Here is an interesting problem: You want to find for a fixed $j$, $1 \leq j \leq (n-s)$ the optima of the sum $\sum\limits_{k=1}^j \frac{1}{2+\gamma(s_k-2)}$ where $0<\gamma<1$, each $s_k$, $1 \leq k \leq j$, takes only positive integer (i.e. discrete) values in $1 \leq s_i \leq (n-s-(j-1))$ and $n,s$ are approprietly defined positive integers in order for the problem to make sense s.t. $n>s>0$. It also holds that $\sum\limits_{k=1}^j s_k = n-s$.
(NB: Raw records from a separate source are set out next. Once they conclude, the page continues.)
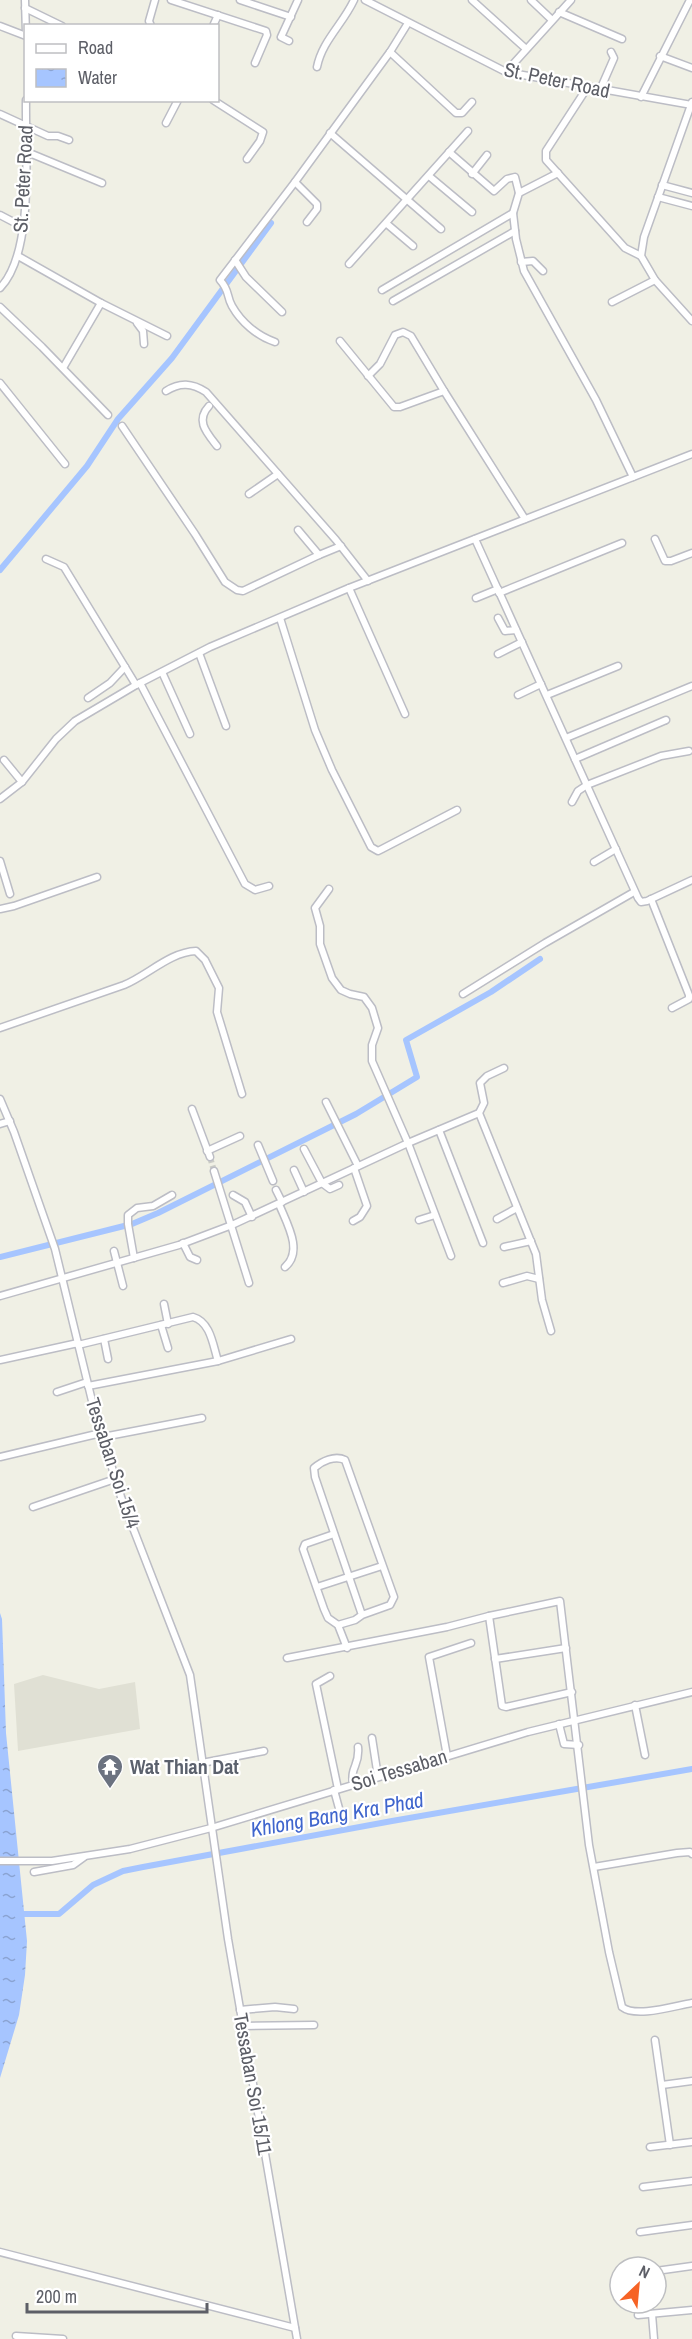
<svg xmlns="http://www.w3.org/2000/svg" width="692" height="2339" viewBox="0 0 692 2339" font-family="'Archivo Narrow',sans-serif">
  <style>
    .education { fill: #e0e0d4 }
    .water { fill: url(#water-ripples) }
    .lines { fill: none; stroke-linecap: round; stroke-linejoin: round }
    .canal { stroke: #a6c5ff; stroke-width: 6 }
    .minor-tunnel { stroke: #cbccc6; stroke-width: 6; stroke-dasharray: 6 3; stroke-linecap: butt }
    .minor-casing { stroke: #bcbdc5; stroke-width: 9 }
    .minor { stroke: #fff; stroke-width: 6 }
    .labels { text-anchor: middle; stroke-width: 4.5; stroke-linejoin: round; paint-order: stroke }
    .street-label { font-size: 20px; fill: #5d5f67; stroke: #fff }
    .worship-label { font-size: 20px; font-weight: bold; fill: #5b616d; stroke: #fff; text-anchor: start }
    .water-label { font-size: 21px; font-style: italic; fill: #3f65cd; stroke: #fff }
  </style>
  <defs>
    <pattern id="water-ripples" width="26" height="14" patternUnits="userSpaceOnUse" patternTransform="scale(1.5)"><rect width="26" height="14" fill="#a6c5ff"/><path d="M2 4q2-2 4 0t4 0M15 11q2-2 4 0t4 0" fill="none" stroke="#8aa3d2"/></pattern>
  </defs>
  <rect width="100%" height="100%" fill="#f0f0e5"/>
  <!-- education -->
  <polygon class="education" points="43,1675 99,1689 135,1682 140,1729 18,1751 14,1684"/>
  <!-- water -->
  <polygon class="water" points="0,1613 2,1619 6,1733 27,1941 25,1975 19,2015 0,2078"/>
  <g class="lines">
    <!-- canal -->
    <g class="canal">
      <polyline points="0,570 87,466 118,419 172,358 271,223"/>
      <polyline points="0,1257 132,1224 158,1213 356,1114 417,1077 406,1040 491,992 540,959"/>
      <polyline points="19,1914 59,1914 93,1885 123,1871 143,1867 392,1821 692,1769"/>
    </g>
    <!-- minor-tunnel -->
    <polyline class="minor-tunnel" points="210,1157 214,1171"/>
    <defs>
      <g id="minor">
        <polyline points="25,0 26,34"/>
        <polyline points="171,0 266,31 267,35 255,63"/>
        <polyline points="240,0 291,17"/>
        <polyline points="365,0 506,72 692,105"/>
        <polyline points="472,0 525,48"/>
        <polyline points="531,0 552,20"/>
        <polyline points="25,8 62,26"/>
        <polyline points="559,12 622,39"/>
        <polyline points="0,26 26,36"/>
        <polyline points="151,26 149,21 155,0"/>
        <polyline points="213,26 218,15"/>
        <polyline points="289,41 281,37 298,0"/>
        <polyline points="390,52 456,113 462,113 472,102"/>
        <polyline points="660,56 692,68"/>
        <path d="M 317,67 C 322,41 343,24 354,0"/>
        <polyline points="506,72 571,0"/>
        <polyline points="587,88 546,151 546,160 625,248 641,256"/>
        <polyline points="600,90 614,58 611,52"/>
        <polyline points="641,97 690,0"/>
        <polyline points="213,100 263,132 260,141 247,159"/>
        <polyline points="692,102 644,237 641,256 655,280 692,321"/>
        <polyline points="0,114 48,136 58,136 69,140"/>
        <polyline points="166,123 178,100"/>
        <polyline points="330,133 441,229"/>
        <polyline points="27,152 102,183"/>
        <polyline points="449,152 494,191 507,179 515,177 519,193"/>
        <polyline points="558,173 519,193 513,213 516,239 524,271 596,400 633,477"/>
        <polyline points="472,174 487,155"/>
        <polyline points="429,176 472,212"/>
        <polyline points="295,182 317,204 317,209 307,222"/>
        <polyline points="662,185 692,193"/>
        <polyline points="658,197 692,206"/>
        <polyline points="0,215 23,227"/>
        <polyline points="387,224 413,246"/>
        <polyline points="18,256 101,303 167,336"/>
        <polyline points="235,260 246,277 282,312"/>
        <polyline points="521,262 533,261 543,271"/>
        <polyline points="349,264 468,131"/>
        <path d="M 0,288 C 35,252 25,149 26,100"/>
        <polyline points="382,290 513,213"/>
        <polyline points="393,301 515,231"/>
        <polyline points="612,302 655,280"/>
        <polyline points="0,307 42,347 108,415"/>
        <polyline points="137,323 143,331 144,344"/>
        <polyline points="340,341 394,407 400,407 444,391 525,519"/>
        <path d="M 275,342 C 257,336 241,322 232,306 C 226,295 230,291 220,280 L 295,182 L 390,52 L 408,23"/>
        <polyline points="63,368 101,303"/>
        <polyline points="368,376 380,364 395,335 403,332 411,336 444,391"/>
        <polyline points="0,383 65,464"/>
        <path d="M 166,391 C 180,382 192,383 206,392 L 336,540 L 368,581"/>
        <path d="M 209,406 C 195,421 207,433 217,446"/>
        <polyline points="122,426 195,534 225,582 237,590 243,591 319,555 341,546"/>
        <polyline points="249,494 278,474"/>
        <polyline points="298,530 319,555"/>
        <polyline points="475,539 638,898 641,902 647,901 692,880"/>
        <polyline points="655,539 665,561 671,561 692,553"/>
        <polyline points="46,559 64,567 136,685"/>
        <polyline points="349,588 405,714"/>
        <polyline points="499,593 622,543"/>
        <polyline points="476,598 498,589"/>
        <polyline points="280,618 315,730 332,770 371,847 378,851 382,849 457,810"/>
        <polyline points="498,618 505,631 516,630"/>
        <polyline points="199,653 226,726"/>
        <polyline points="498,654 522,642"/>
        <polyline points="162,672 190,734"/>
        <polyline points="140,683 245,884 255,890 269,886"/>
        <polyline points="518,695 541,684"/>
        <polyline points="547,695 618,666"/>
        <polyline points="88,698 110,683 125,667"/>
        <polyline points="566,738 692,686"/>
        <polyline points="575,759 666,720"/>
        <polyline points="4,760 22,782"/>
        <polyline points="0,799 22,782 56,739 75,721 136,685 210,647 349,588 692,454"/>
        <polyline points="572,802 578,791 587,785 661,756 689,751"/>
        <polyline points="0,861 10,894"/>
        <polyline points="594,862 616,849"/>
        <polyline points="329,889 315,908 320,926 320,944 332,978 341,990 350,994 364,997 372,1008 378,1028 372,1045 372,1061 408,1143 451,1256"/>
        <polyline points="651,899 689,995 689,999 672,1008"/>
        <polyline points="0,909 14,906 97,877"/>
        <polyline points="463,994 545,943 634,892"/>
        <path d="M 0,1028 L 124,985 C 148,975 170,952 196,951 L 205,960 L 219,988 L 217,1012 L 242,1094"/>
        <polyline points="0,1099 14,1132 55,1249 94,1409 121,1497 190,1675 228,1939 297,2339"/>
        <polyline points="326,1102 358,1166"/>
        <polyline points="192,1109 210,1157"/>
        <polyline points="479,1113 536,1254 542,1300 551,1331"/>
        <polyline points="0,1124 10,1121"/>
        <polyline points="439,1130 483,1243"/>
        <polyline points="258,1145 273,1181"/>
        <polyline points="304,1149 322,1183 330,1189 339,1185"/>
        <polyline points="207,1151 240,1136"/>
        <polyline points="294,1170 304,1192"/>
        <polyline points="214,1171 249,1283"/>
        <polyline points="276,1190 282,1202"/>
        <polyline points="233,1195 245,1202 252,1217"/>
        <path d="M 279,1204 C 286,1222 304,1251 285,1267"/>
        <polyline points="497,1219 517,1208"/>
        <polyline points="419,1220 435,1215"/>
        <polyline points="353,1221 360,1217 367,1206 354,1168"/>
        <polyline points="183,1243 190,1257 197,1260"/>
        <polyline points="504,1247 531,1241"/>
        <polyline points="114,1251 123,1286"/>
        <polyline points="134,1258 128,1224 128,1215 137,1208 153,1206 172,1195"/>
        <polyline points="503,1283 527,1276 539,1279"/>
        <polyline points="0,1296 179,1245 232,1225 408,1143 479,1113 484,1103 480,1083 487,1076 504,1068"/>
        <polyline points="164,1304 168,1324"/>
        <polyline points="161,1325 168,1348"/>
        <polyline points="104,1339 108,1359"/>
        <path d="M 78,1345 L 193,1317 C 211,1322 213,1346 218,1361"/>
        <polyline points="0,1360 78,1343"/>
        <polyline points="88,1386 218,1361 291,1339"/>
        <polyline points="57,1392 87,1382"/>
        <polyline points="103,1437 202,1418"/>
        <polyline points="0,1457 101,1433"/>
        <polyline points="33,1507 115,1479"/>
        <polyline points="334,1534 305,1544 303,1549 324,1609 328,1618 338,1625 347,1648"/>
        <polyline points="317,1587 382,1566"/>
        <polyline points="489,1616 502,1706 506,1707 572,1692"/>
        <path d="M 338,1625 L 355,1620 L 362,1615 L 315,1477 L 314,1468 C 322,1461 335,1455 345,1460 L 394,1597 L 390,1605 L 362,1615"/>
        <path d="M 287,1658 L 447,1627 L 489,1616 L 560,1601 L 589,1845 L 609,1952 L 622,2007 C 636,2018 674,2006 692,2003"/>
        <polyline points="495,1659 566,1648"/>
        <polyline points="330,1676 316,1684 338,1789"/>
        <polyline points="635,1705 645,1755"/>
        <polyline points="559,1724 564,1744 579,1745"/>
        <polyline points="372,1738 378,1777"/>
        <polyline points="447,1756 429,1657 471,1643"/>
        <polyline points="202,1763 264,1751"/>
        <path d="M 353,1784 C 350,1766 360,1766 358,1747"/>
        <polyline points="334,1790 343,1823"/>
        <polyline points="0,1861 52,1861 130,1849 211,1828 528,1732 692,1692"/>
        <polyline points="594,1867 677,1853 690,1852 692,1854"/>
        <polyline points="34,1872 73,1865 84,1857"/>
        <polyline points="240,2010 275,2007 294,2009"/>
        <polyline points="243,2026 314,2025"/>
        <polyline points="655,2040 670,2145"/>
        <polyline points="662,2085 692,2081"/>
        <polyline points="650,2147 692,2142"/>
        <polyline points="643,2187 692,2181"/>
        <polyline points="640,2232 692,2225"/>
        <polyline points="0,2252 295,2328"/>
        <polyline points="656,2271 692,2266"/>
        <polyline points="652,2314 654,2339"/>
        <polyline points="638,2315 692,2310"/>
        <polyline points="16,2336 63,2339"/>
      </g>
    </defs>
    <!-- minor casing -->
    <use href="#minor" class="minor-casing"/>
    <!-- minor -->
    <use href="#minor" class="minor"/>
  </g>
  <!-- icons -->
  <defs>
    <symbol id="temple-pin" viewBox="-11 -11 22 30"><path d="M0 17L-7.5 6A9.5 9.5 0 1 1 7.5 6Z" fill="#6b7280" stroke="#fff"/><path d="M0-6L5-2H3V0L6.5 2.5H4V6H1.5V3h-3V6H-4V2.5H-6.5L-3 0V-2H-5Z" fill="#fff"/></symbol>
  </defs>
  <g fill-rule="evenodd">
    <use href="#temple-pin" x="95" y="1752" width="30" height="40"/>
  </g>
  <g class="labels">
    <!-- street labels -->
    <g class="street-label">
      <text transform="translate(557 80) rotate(12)" y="7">St. Peter Road</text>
      <text transform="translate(23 179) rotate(-87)" y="7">St. Peter Road</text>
      <text transform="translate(113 1463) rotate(72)" y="7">Tessaban Soi 15/4</text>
      <text transform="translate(399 1770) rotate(-17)" y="7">Soi Tessaban</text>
      <text transform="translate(253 2084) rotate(80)" y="7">Tessaban Soi 15/11</text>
    </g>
    <!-- worship labels -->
    <g class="worship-label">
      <text x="130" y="1774">Wat Thian Dat</text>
    </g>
    <!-- water labels -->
    <g class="water-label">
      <text transform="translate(337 1815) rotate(-10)" y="7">Khlong Bang Kra Phad</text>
    </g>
  </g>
  <!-- legend -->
  <rect x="24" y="24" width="195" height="78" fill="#ffffff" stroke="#bebfc2" stroke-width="1.5"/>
  <rect x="36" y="44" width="30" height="9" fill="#ffffff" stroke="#bebfc2" stroke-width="1.5"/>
  <text x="78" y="54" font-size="18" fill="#5d5f67">Road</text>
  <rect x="36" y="69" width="30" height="18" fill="url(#water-ripples)" stroke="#bebfc2" stroke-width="1.5"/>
  <text x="78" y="84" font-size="18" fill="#5d5f67">Water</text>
  <!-- north arrow -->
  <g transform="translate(638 2285) rotate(26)"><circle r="28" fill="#ffffff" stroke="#bebfc2" stroke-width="1.5"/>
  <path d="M0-4.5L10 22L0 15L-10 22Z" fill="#f66325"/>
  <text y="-9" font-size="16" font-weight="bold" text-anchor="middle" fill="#5d5f67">N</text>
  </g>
  <!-- scale -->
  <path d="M27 2303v9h180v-9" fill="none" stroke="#5d5f67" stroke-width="3"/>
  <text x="36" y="2303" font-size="18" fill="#5d5f67" stroke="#ffffff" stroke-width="4.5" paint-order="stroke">200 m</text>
</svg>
Is there a way to find the optima without using partial derivatives? I mean without taking each $s_k$ to belong to the close interval $[1, (n-s-(j-1))]$, and then restrict again to the initial domain approximating the optimal values found?
For example when $n=16$, $s=3$ and $j=4$ intuition says that the allocation of $n-s$ that makes the sum max is $s_1=s_2=s_3=1$ and $s_4=10$. While the sum is minimized when $s_1=s_2=s_3= 3$ and $s_4=4$.
In general an idea would be for someone to take cases whether $(n-s) \mod j = 0$ or not.